Regarding the thought of having a single SystemData DB and the related concern of not being able to FK across DBs: how much system lookup data do you expect to have? Assuming it is not 1 GB of data, you can create a Schema in each customer DB called "System" or "Common" or "Lookups" or whatever, and load the data into that schema into all customer DBs. Then you can FK to those tables. And by having one DB per customer you will already need a release process that updates the code and schema of each customer DB in the exact same manner anyway (such that they are always in sync with a common structure), so updating lookup tables fits right into that process. The main downside here is that you are duplicating this data per each customer DB, so 200 times perhaps? But that is over the course of years. You aren't starting out with 200 customers, right?
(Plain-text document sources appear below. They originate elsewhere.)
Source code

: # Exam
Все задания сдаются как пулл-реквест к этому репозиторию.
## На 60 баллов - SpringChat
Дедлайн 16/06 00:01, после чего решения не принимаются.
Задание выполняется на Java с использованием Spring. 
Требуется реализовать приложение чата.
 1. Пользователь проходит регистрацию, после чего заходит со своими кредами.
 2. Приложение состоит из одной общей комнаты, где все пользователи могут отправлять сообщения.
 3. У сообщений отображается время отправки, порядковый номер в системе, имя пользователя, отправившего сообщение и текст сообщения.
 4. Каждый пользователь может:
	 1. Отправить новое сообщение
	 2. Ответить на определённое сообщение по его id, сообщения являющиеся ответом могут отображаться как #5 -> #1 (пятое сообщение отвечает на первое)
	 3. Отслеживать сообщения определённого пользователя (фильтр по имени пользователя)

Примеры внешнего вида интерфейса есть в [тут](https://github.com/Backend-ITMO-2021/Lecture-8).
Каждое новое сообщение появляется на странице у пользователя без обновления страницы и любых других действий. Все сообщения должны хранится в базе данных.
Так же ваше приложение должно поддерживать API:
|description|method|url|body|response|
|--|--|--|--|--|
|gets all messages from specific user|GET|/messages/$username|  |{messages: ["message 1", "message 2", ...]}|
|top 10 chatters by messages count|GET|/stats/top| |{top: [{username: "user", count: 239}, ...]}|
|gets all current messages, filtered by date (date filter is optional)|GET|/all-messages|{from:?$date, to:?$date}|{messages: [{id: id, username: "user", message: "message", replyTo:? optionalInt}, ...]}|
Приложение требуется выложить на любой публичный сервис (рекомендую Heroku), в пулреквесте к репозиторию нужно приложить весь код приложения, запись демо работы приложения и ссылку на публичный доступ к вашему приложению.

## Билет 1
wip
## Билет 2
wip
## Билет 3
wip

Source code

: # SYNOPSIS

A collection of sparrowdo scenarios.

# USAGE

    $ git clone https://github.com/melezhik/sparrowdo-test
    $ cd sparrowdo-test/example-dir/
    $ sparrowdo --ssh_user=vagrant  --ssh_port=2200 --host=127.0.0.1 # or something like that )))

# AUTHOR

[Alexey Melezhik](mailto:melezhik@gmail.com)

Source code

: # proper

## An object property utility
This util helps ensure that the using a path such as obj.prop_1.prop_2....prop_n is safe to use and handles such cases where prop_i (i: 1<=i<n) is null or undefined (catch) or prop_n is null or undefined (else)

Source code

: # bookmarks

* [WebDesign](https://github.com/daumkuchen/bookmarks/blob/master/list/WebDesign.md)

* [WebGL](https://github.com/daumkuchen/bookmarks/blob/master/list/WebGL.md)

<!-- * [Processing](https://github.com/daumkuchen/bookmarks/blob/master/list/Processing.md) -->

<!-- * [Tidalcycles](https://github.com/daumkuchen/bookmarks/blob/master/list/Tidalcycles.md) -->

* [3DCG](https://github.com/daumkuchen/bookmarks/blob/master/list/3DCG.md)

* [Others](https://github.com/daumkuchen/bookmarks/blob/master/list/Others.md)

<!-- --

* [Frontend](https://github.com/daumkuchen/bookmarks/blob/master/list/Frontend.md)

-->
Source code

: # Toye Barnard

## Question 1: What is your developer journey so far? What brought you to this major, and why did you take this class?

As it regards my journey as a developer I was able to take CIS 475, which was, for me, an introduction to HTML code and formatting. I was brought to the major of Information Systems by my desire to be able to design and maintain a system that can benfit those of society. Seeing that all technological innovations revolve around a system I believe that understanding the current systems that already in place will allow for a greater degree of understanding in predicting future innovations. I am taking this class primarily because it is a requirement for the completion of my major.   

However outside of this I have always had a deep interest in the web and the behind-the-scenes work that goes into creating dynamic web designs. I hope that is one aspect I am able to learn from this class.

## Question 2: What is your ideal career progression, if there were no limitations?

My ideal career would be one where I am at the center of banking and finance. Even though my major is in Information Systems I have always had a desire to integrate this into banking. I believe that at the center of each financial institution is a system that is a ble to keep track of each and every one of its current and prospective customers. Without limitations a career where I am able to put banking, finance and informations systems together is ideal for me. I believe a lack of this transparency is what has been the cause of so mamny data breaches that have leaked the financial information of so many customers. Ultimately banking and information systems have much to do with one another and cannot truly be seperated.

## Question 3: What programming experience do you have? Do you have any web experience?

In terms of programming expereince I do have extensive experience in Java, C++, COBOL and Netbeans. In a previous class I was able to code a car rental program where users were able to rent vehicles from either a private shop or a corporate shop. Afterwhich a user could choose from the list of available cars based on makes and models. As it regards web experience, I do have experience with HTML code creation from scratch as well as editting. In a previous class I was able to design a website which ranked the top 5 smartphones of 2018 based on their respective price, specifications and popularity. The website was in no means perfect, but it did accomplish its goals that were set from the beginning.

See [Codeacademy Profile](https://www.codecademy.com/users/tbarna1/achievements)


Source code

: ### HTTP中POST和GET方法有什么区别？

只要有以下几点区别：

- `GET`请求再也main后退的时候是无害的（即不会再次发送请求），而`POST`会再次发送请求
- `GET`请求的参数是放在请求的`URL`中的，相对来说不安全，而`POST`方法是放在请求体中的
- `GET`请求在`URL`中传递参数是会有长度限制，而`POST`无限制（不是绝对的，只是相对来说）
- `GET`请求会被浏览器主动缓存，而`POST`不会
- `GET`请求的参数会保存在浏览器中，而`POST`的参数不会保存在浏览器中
Also, please keep in mind that Table Partitioning is not "sharding" (like you might be thinking of in terms of MongoDB or PostgreSQL/GreenPlum, etc). It is not meant to magically solve the problem of multi-tenancy or distributed data. It is meant to handle the problem of quickly and efficiently handling bulk data loads and unloads. And it does quite well at its intended purpose. And occasionally it even helps queries on very large tables (1 billion rows or more). But indexes and statistics are still per-table, not per-partition (though you can create filtered indexes/statistics per each partition key to help make up for this). And while you can (in more recent versions) reindex per-partition, starting with SQL Server 2012, indexes no longer get a "free" UPDATE STATISTICS WITH FULL SCAN when doing a REBUILD, if they are partitioned ! Non-partitioned indexes still do :-).

For what it's worth, I worked on a multi-tenant system that did attempt to use table partitioning in this manner (was not my idea). It caused a lot of headaches, frustration, extra work trying to fix weird execution plans, and after a few years, was mostly agreed upon that it probably shouldn't have been done.